Les lois pénales sont d’interprétation stricte, c’est-à-dire que le juge ne peut ni modifier le sens d’un texte législatif ni en étendre le domaine. Il doit en respecter le sens exact. Élargir la qualification de viol ou d’agression sexuelle à des faits commis sans intention sexuelle, mais par « simple » violence, sans consentement, serait contraire à ce principe. L’absence d’intention sexuelle oriente les juges vers une autre qualification des faits. Par exemple, selon un jugement de la Cour de cassation criminelle du 9 décembre 1993, « ne saurait être qualifié de viol, au sens de l’article 332 du Code pénal, l’introduction d’un bâton dans l’anus d’un jeune garçon, qui a été contraint à se déshabiller, après avoir été menacé de mort et ligoté aux pieds et aux mains, dans le seul but de lui extorquer une somme d’argent, ces faits caractérisant l’emploi de tortures ou d’actes de barbarie pour l’exécution d’une extorsion de fonds et constituant, dès lors, le crime prévu et puni par l’article 303, alinéa 2, du Code pénal ». Ici, la qualification de viol n’a pas été retenue, car le but poursuivi par l’auteur n’était pas de porter atteinte à la liberté ou à l’intimité sexuelle de la victime, mais d’obtenir la remise d’un bien (objectif d’extorsion). Dans le domaine médical, certains considèrent que, s’il n’y a pas d’intention sexuelle, les actes ne peuvent être qualifiés pénalement, l’acte médical thérapeutique neutralisant la qualification pénale.

Concernant le cas du professeur Daraï, il n’a pas été mis en examen pour viol, mais pour violences volontaires par personne chargée d’une mission de service public, parce que l’intention n’est pour l’instant pas établie. C’est pourquoi il a été autorisé par la Cour d’appel, le 18 janvier dernier, à reprendre ses consultations privées, dont il avait été écarté dans le cadre de son placement sous contrôle judiciaire. Le médecin avait fait appel de cette ordonnance du juge d’instruction et a donc eu gain de cause. Il avait toutefois déjà la possibilité de continuer d’exercer dans le cadre de ses consultations publiques, l’AP-HP ayant précisé que, lors de ces consultations, un membre du personnel soignant était systématiquement présent aux côtés du professeur Daraï, cette pratique de « chaperonnage » étant fréquente aux États-Unis. Pour l’instant, l’instruction suit son cours dans cette affaire qui pourrait encore évoluer jusqu’au jugement.

Pour faire face aux nombreuses dénonciations de patientes ayant subi des examens -pelviens -douloureux et non consentis et tenter de « renouer la confiance avec les patientes », selon la présidente Joëlle Belaisch-Allart, le Collège national des gynécologues et obstétriciens français a pris plusieurs décisions. Parmi elles, la publication de nouvelles recommandations pour la pratique clinique de l’examen pelvien et une charte des soins en salle de naissance ont été rendues publiques lors du congrès Paris Santé Femmes qui s’est déroulé fin janvier à Lille (lire aussi Grand Angle p. 20). 

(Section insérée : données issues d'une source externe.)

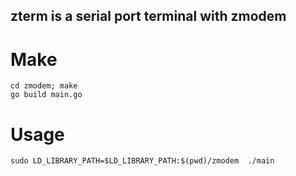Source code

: zterm is a serial port terminal with zmodem
-------------------------------------------

Make
====

    cd zmodem; make 
	go build main.go

Usage
====

    sudo LD_LIBRARY_PATH=$LD_LIBRARY_PATH:$(pwd)/zmodem  ./main 


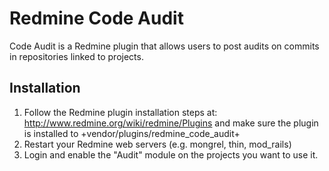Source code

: # Redmine Code Audit

Code Audit is a Redmine plugin that allows users to post audits on commits in repositories linked to projects.

## Installation

1. Follow the Redmine plugin installation steps at: http://www.redmine.org/wiki/redmine/Plugins and make sure the plugin is installed to +vendor/plugins/redmine_code_audit+
2. Restart your Redmine web servers (e.g. mongrel, thin, mod_rails)
3. Login and enable the "Audit" module on the projects you want to use it.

La société a évolué et les femmes ne sont plus prêtes à supporter des examens pelviens systématiques et sans consentement réel. La problématique du viol est certes particulière et, juridiquement, les soignants sont « protégés » par l’élément intentionnel de cette infraction, qui est rarement présent. Mais plus globalement, ce sont les questions d’information et de consentement qui sont en jeu : quand il n’y a ni l’un ni l’autre, l’acte médical se transforme en violence, ce qui n’est pas acceptable, quelles que soient les circonstances.